Problem details:
The records should be repeated word for word, pictures excluded.
◇ ◇ ◇ ◇
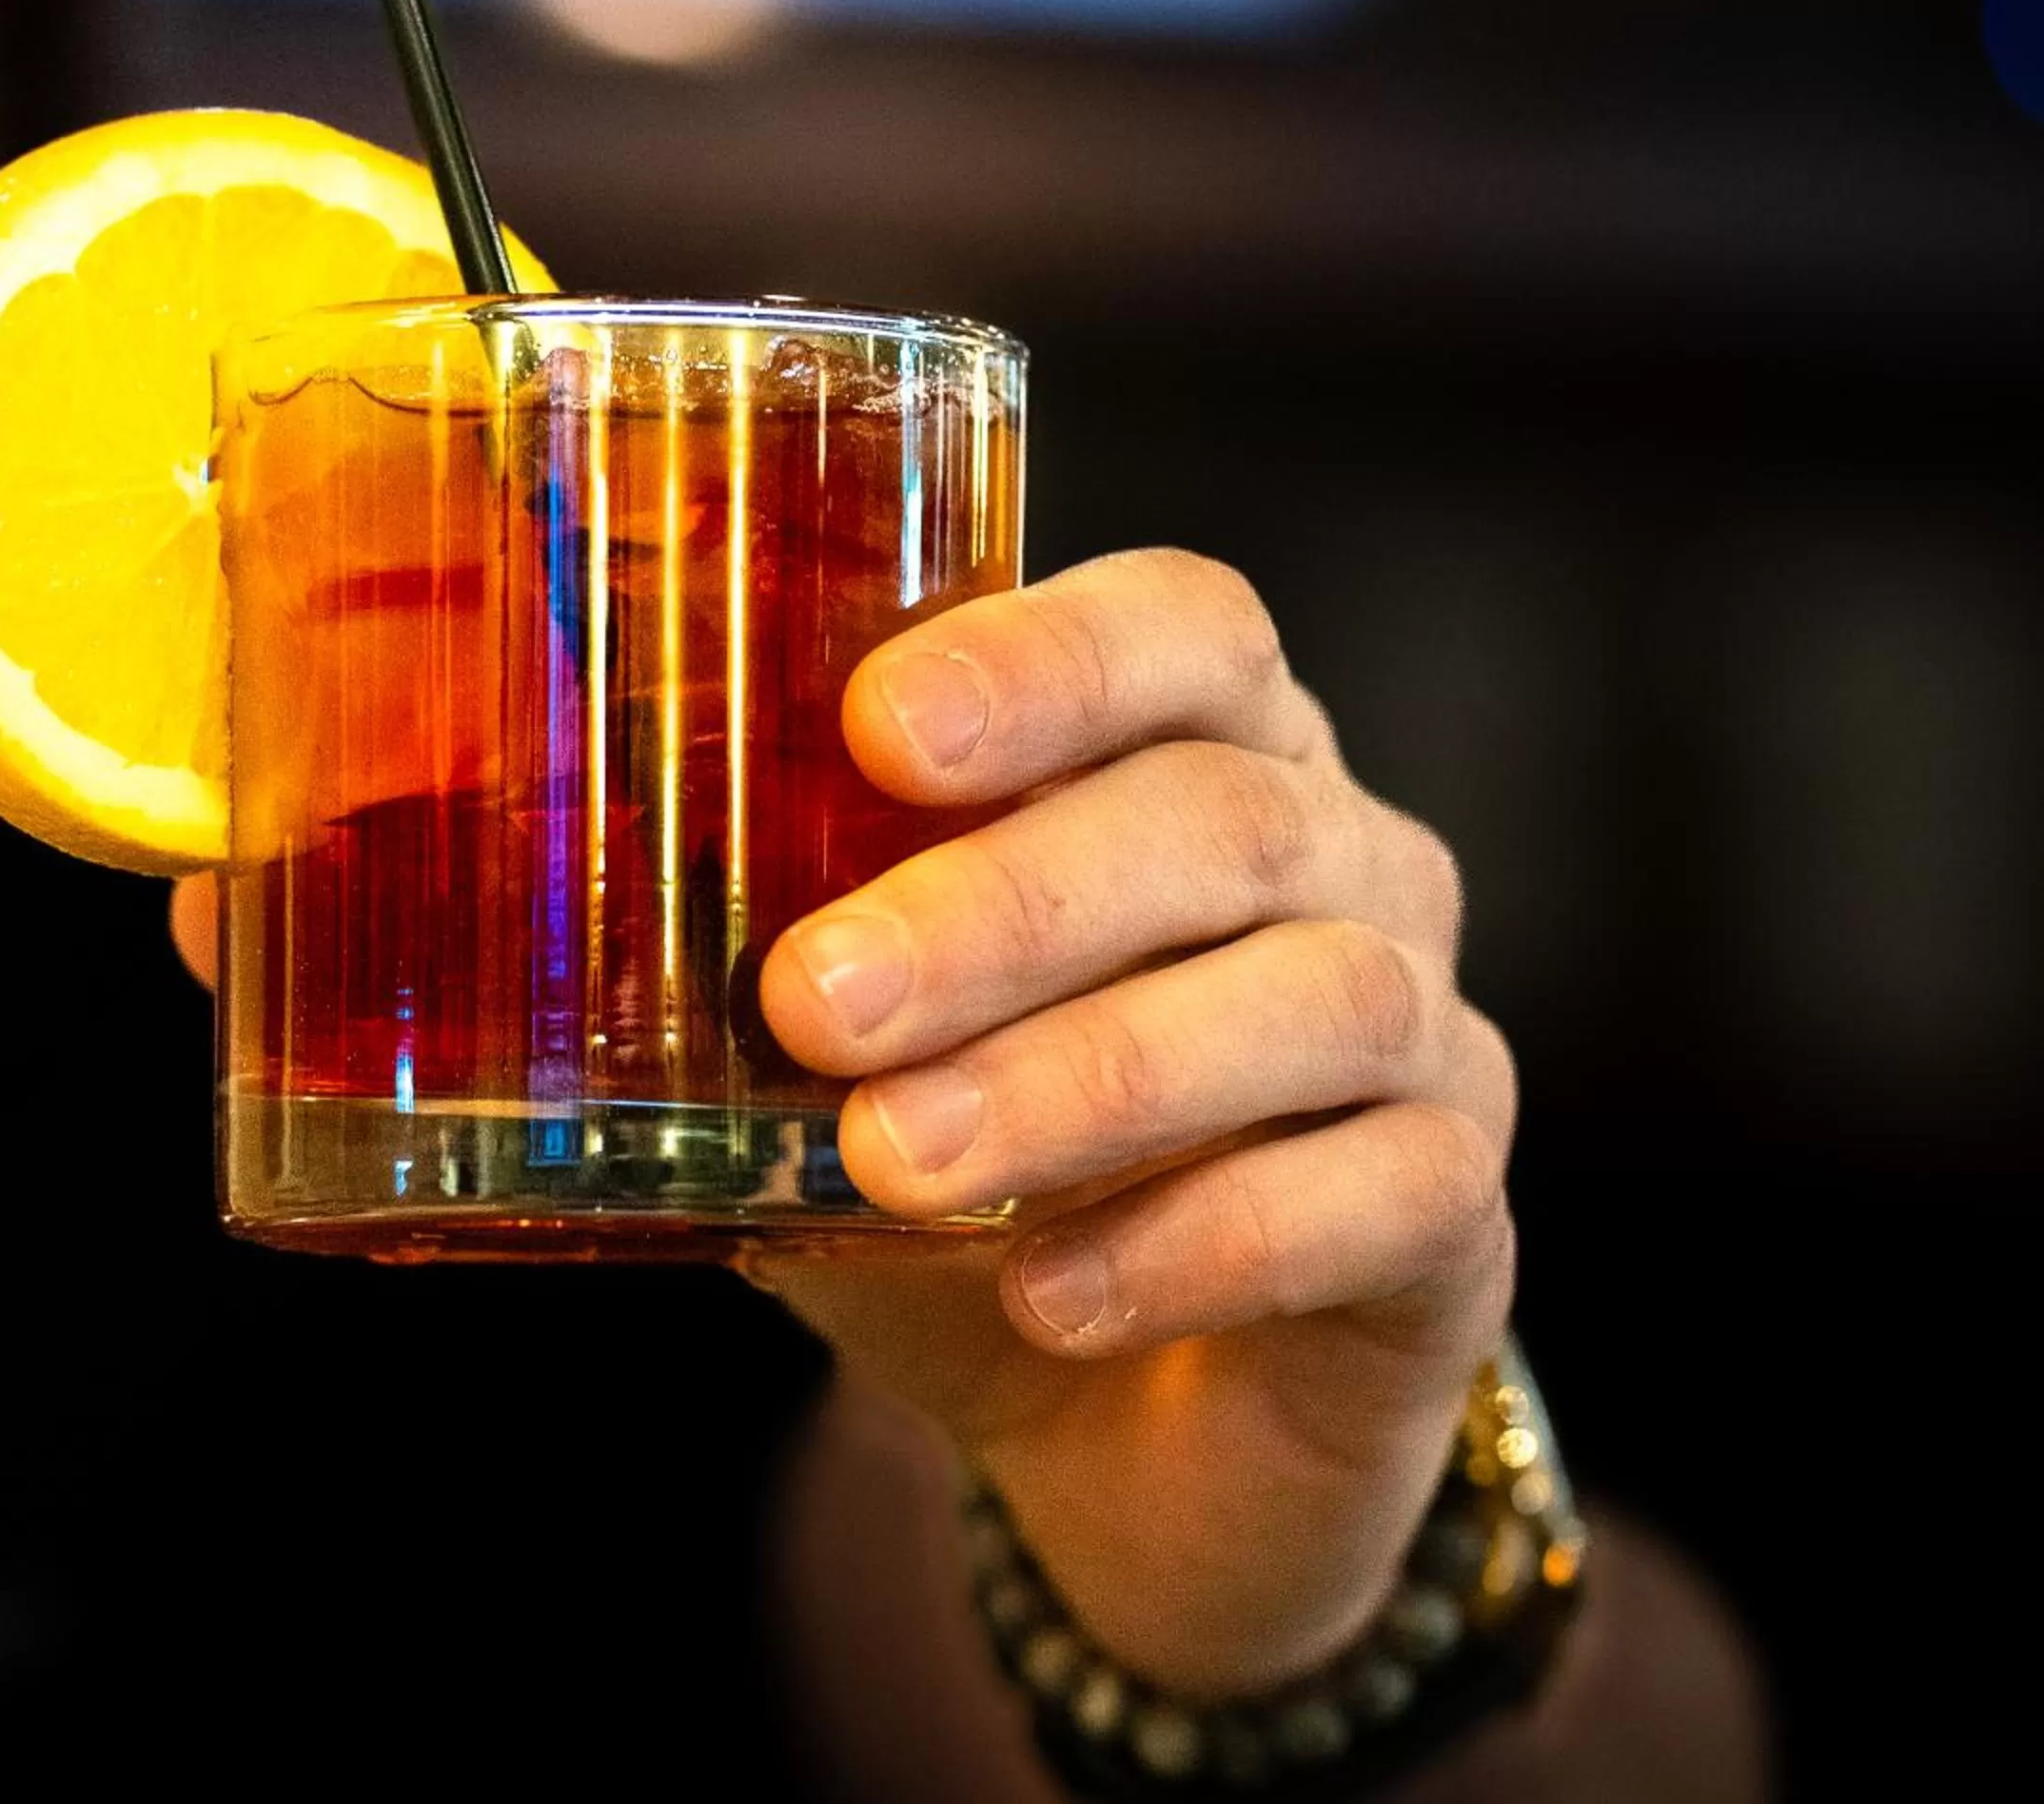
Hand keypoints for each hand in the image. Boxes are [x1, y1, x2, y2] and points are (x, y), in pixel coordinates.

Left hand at [751, 548, 1516, 1702]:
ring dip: (1086, 1077)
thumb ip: (780, 970)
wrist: (1139, 1429)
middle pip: (1216, 816)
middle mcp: (1342, 848)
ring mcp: (1424, 1022)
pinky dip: (1201, 1242)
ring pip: (1310, 998)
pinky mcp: (1463, 1207)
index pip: (1177, 627)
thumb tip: (594, 934)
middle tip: (817, 999)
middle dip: (1004, 905)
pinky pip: (1381, 1196)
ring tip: (897, 1161)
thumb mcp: (861, 1054)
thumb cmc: (979, 1171)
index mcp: (1204, 742)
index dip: (1044, 658)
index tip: (876, 729)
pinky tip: (1048, 1294)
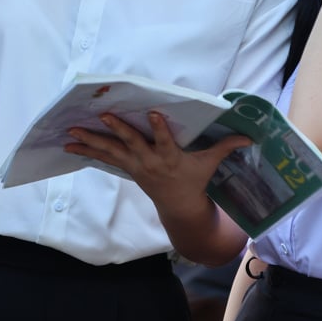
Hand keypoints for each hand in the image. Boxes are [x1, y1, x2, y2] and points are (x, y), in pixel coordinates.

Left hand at [65, 112, 250, 215]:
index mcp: (171, 157)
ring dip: (90, 141)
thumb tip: (251, 136)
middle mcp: (150, 161)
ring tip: (70, 132)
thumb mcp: (210, 163)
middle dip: (117, 130)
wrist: (178, 207)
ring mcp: (136, 165)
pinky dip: (88, 150)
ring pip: (110, 151)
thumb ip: (227, 147)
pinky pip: (104, 157)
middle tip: (102, 116)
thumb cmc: (194, 179)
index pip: (165, 140)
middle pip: (131, 143)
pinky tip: (70, 143)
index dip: (158, 128)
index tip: (151, 113)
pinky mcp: (127, 167)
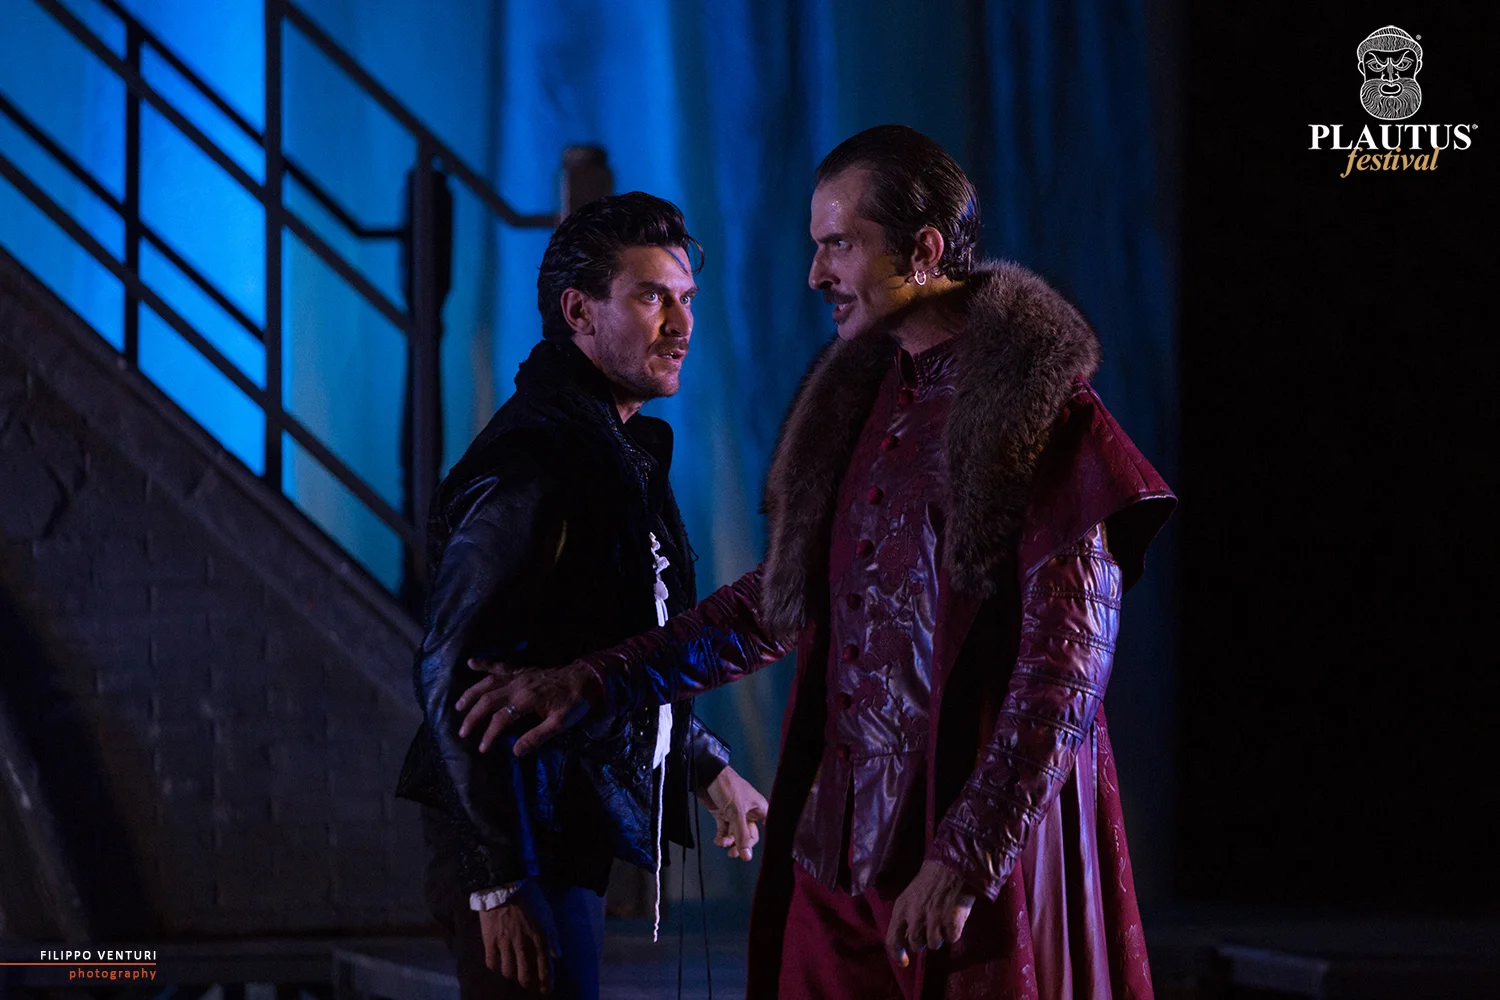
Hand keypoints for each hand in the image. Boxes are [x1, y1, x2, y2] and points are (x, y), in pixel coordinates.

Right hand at [456, 659, 601, 755]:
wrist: (585, 678)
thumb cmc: (574, 703)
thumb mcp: (560, 724)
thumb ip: (537, 737)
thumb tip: (515, 751)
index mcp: (527, 699)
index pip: (501, 719)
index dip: (489, 735)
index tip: (482, 748)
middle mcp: (518, 685)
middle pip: (488, 700)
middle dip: (473, 717)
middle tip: (462, 732)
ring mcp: (518, 675)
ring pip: (488, 682)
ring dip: (471, 694)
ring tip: (458, 706)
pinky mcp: (521, 669)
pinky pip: (499, 665)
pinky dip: (484, 664)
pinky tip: (471, 663)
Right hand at [478, 881, 559, 993]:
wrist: (505, 883)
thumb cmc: (530, 897)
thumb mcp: (548, 914)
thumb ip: (553, 936)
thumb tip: (558, 955)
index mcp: (540, 937)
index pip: (545, 968)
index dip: (546, 983)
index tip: (546, 990)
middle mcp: (523, 944)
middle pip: (525, 975)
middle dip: (529, 983)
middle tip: (529, 983)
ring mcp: (505, 943)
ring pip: (508, 972)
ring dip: (513, 975)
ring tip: (514, 972)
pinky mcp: (489, 940)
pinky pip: (492, 963)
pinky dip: (496, 967)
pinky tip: (499, 964)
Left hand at [697, 765, 767, 860]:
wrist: (706, 775)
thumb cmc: (727, 787)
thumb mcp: (737, 813)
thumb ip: (742, 835)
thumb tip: (747, 856)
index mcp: (759, 808)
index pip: (767, 829)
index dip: (763, 840)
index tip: (754, 851)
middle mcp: (749, 812)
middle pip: (749, 835)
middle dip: (741, 844)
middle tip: (733, 853)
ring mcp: (735, 814)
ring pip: (736, 834)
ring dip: (729, 842)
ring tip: (723, 843)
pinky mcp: (723, 815)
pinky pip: (725, 831)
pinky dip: (721, 837)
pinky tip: (718, 840)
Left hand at [885, 860, 975, 967]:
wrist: (952, 866)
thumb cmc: (930, 880)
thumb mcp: (910, 897)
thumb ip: (907, 918)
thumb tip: (908, 941)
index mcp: (901, 909)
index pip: (892, 940)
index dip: (898, 955)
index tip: (905, 962)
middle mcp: (914, 917)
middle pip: (916, 945)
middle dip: (923, 941)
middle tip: (932, 928)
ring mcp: (933, 921)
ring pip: (934, 944)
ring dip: (940, 936)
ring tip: (944, 919)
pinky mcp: (951, 923)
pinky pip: (952, 939)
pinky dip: (954, 932)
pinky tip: (955, 917)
◇ ◇ ◇ ◇
Solution to this problem:
Hand keypoints for each hand in the image. Boxes are [x1, y1, x2, y2] and points are (x, y), in pixel coordinates.

Left hand at [751, 548, 1516, 1702]:
ring dip: (1086, 1077)
thumb ip: (780, 970)
wrist: (1139, 1429)
middle pip: (1216, 816)
middle mcp: (1342, 848)
ring mcp: (1424, 1022)
pinky dip: (1201, 1242)
ring pip: (1310, 998)
pinky mcp: (1463, 1207)
index pip: (1177, 627)
thumb tip: (594, 934)
middle tip: (817, 999)
middle dip: (1004, 905)
pinky pip: (1381, 1196)
ring tip: (897, 1161)
thumb mcp: (861, 1054)
thumb cmc: (979, 1171)
index mcp: (1204, 742)
index dip: (1044, 658)
index tip: (876, 729)
pinky tip: (1048, 1294)
Hand keypoints for each hand in the image. Boxes are [x1, y1, x2, y2] and points are (x, y), in pixel coordinates.

Left hand at [65, 112, 250, 215]:
index mcp: (171, 157)
ring dip: (90, 141)
thumb tip: (251, 136)
middle mcp: (150, 161)
ring tip: (70, 132)
thumb mcp: (210, 163)
middle dip: (117, 130)
wrist: (178, 207)
ring mcp: (136, 165)
pinky dip: (88, 150)
ring pip: (110, 151)
thumb ip: (227, 147)
pinky pip: (104, 157)
middle tip: (102, 116)
thumb cmc: (194, 179)
index pip: (165, 140)
middle pip: (131, 143)
pinky tip: (70, 143)
index dip: (158, 128)
index tip: (151, 113)
pinky mcp: (127, 167)
Hand keypoints for each hand in the image. Boxes are [x1, y1, x2, y2] and points are (x, y), in pixel coordinates.

Right hand at [456, 659, 601, 755]:
wrist: (585, 678)
thumb cmc: (574, 703)
thumb mcp: (560, 724)
thumb ip: (537, 737)
thumb tip: (515, 751)
index mcp: (527, 699)
index pip: (501, 719)
index dip: (489, 735)
index tip: (482, 748)
middle mcp: (518, 685)
middle pip: (488, 700)
middle dip: (473, 717)
middle tip: (462, 732)
ring mcp: (518, 675)
ring pip: (488, 682)
ring dip: (471, 694)
ring tip: (458, 706)
pinky mcp: (521, 669)
pinky pip: (499, 665)
pinky dip: (484, 664)
pinky tip: (471, 663)
Right hand at [478, 881, 559, 993]:
wrist: (505, 883)
thumb cmc: (530, 897)
thumb mcp: (548, 914)
thumb ip: (553, 936)
thumb tip: (558, 955)
index mcp: (540, 937)
index pip: (545, 968)
index dip: (546, 983)
index tip: (546, 990)
middle mcp: (523, 944)
middle pip: (525, 975)
middle dip: (529, 983)
middle tip: (529, 983)
ring mcp: (505, 943)
ring pip: (508, 972)
ring dip: (513, 975)
ring tip: (514, 972)
pinky mcp: (489, 940)
pinky pip: (492, 963)
pinky dip: (496, 967)
pinky tip: (499, 964)
Left hand at [697, 765, 767, 860]:
wrist: (706, 775)
thumb cmc: (727, 787)
thumb mcp: (737, 813)
thumb ip: (742, 835)
thumb tip: (747, 856)
index mcp: (759, 808)
index pip: (767, 829)
index dip: (763, 840)
index tip: (754, 851)
middle mcp: (749, 812)
middle pip: (749, 835)
middle dip: (741, 844)
middle tip: (733, 853)
ring mcp: (735, 814)
ring pip: (736, 834)
ring dip: (729, 842)
ring tip: (723, 843)
pinky mcp: (723, 815)
pinky pip: (725, 831)
pinky dip: (721, 837)
pinky tip: (718, 840)
Left hand at [885, 860, 975, 967]:
wrist: (952, 866)
thumb cmc: (930, 880)
thumb mcp: (910, 897)
thumb ip: (907, 918)
thumb tip: (908, 941)
index mcp: (901, 909)
index pip: (892, 940)
index dip: (898, 955)
index tip: (905, 962)
middle mcp: (914, 917)
middle pip: (916, 945)
middle dip: (923, 941)
middle tip: (932, 928)
ring mcp: (933, 921)
ring pip: (934, 944)
ring dip: (940, 936)
ring tip: (944, 919)
pinky mcp: (951, 923)
pinky pip: (952, 939)
pinky dip: (954, 932)
pinky tip: (955, 917)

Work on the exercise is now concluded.